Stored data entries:
------------
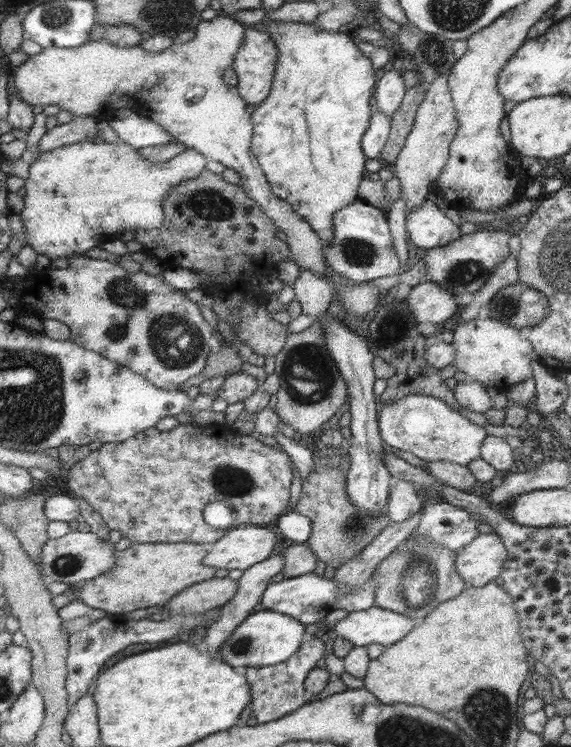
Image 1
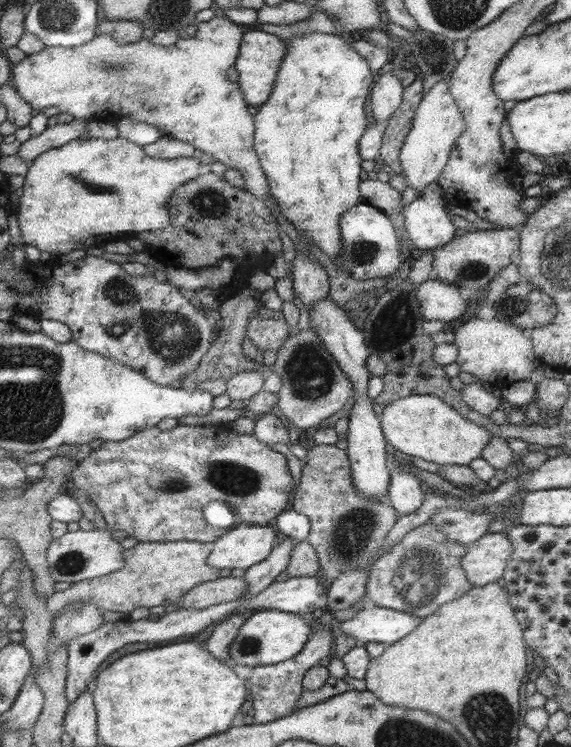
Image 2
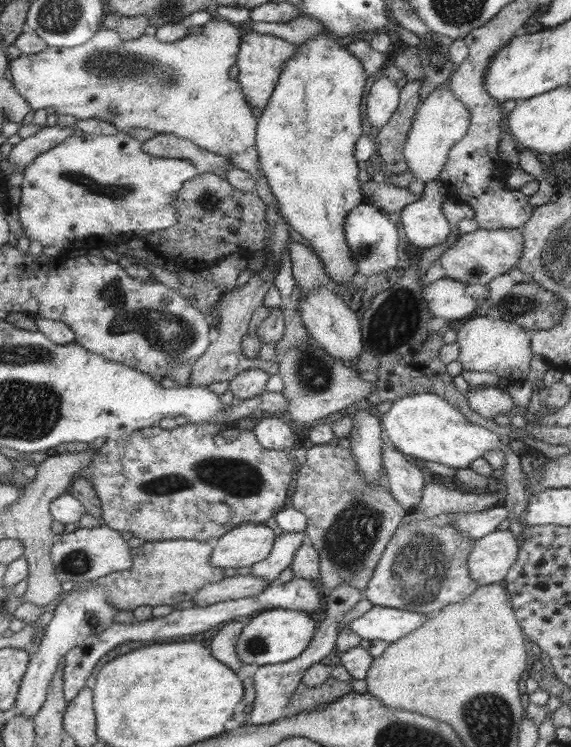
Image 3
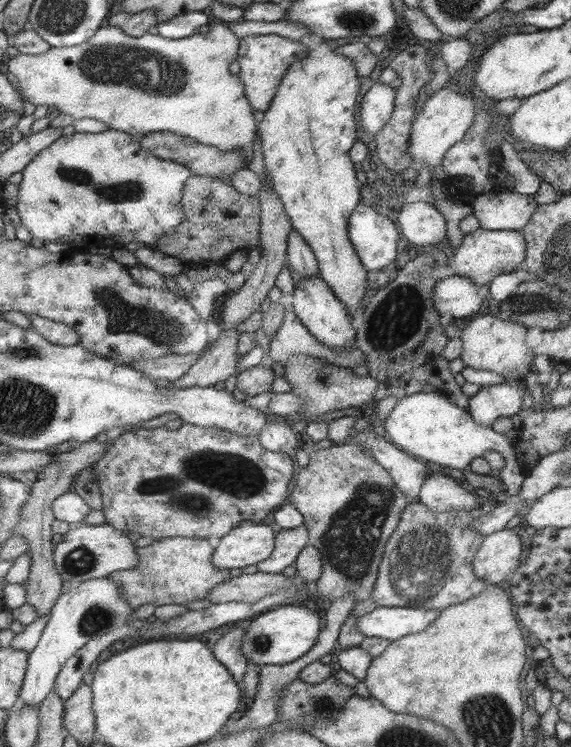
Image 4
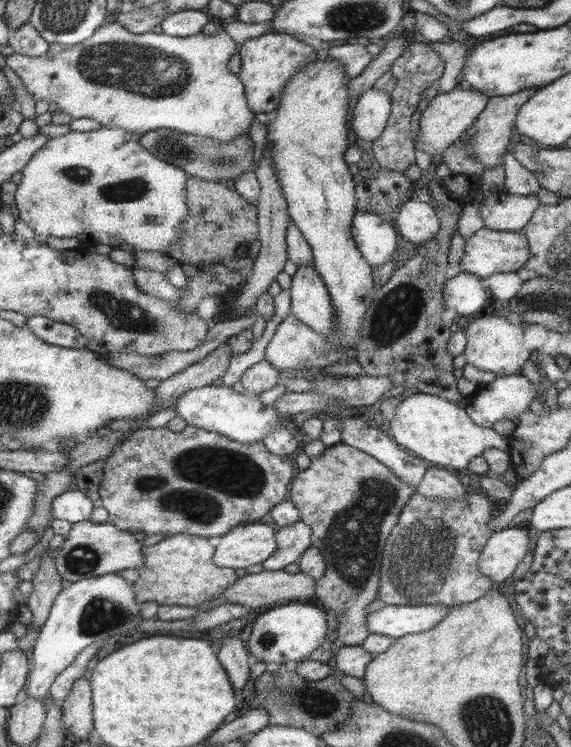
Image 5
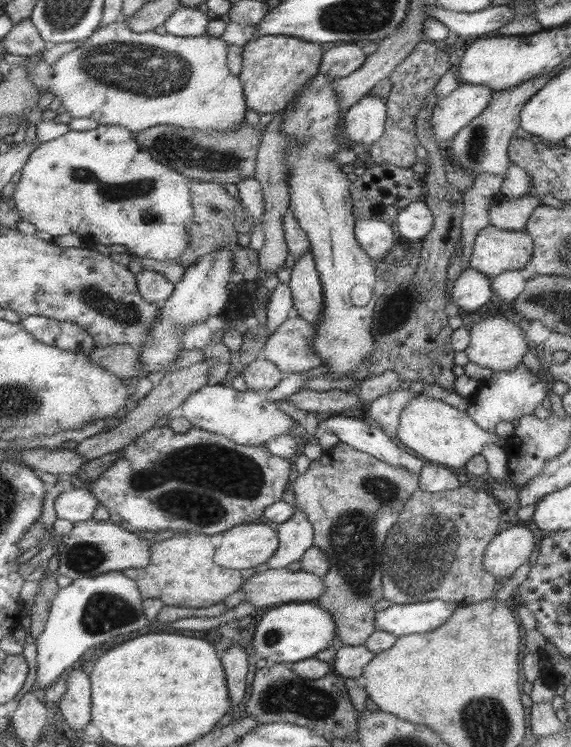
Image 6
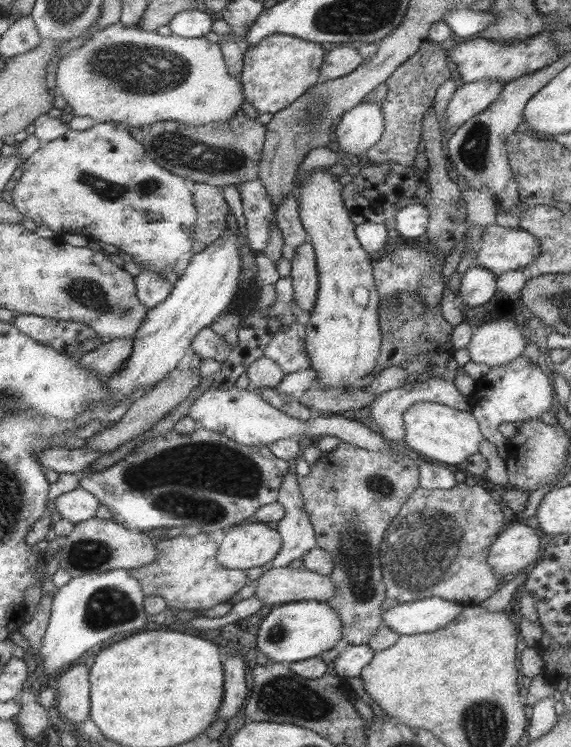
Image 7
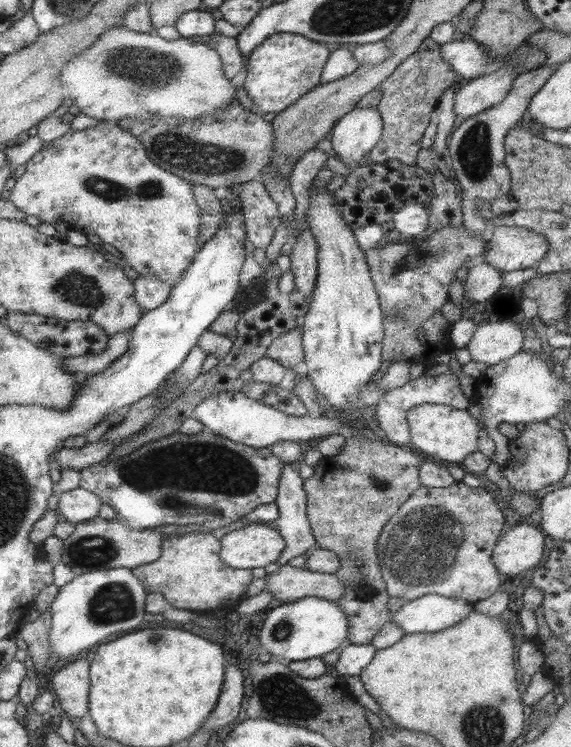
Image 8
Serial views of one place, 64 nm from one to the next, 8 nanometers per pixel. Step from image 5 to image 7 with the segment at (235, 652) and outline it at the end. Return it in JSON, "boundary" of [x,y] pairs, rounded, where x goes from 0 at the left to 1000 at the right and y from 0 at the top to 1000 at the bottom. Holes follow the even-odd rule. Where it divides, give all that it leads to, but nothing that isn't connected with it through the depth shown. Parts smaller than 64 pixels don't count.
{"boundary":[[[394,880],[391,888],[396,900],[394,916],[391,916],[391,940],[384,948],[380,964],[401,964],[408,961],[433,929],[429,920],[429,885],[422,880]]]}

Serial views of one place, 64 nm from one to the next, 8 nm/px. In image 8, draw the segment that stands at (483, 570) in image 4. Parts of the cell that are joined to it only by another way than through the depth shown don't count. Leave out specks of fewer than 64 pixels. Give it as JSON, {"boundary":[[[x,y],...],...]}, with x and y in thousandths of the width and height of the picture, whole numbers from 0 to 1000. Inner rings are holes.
------------
WHAT NEEDS TO BE DONE: Write the data out again word for word; leave the pictures behind.

ANSWER TO THIS TASK:
Image 1
Image 2
Image 3
Image 4
Image 5
Image 6
Image 7
Image 8
Serial views of one place, 64 nm from one to the next, 8 nanometers per pixel. Step from image 5 to image 7 with the segment at (235, 652) and outline it at the end. Return it in JSON, "boundary" of [x,y] pairs, rounded, where x goes from 0 at the left to 1000 at the right and y from 0 at the top to 1000 at the bottom. Holes follow the even-odd rule. Where it divides, give all that it leads to, but nothing that isn't connected with it through the depth shown. Parts smaller than 64 pixels don't count.
{"boundary":[[[394,880],[391,888],[396,900],[394,916],[391,916],[391,940],[384,948],[380,964],[401,964],[408,961],[433,929],[429,920],[429,885],[422,880]]]}

Serial views of one place, 64 nm from one to the next, 8 nm/px. In image 8, draw the segment that stands at (483, 570) in image 4. Parts of the cell that are joined to it only by another way than through the depth shown don't count. Leave out specks of fewer than 64 pixels. Give it as JSON, {"boundary":[[[x,y],...],...]}, with x and y in thousandths of the width and height of the picture, whole numbers from 0 to 1000. Inner rings are holes.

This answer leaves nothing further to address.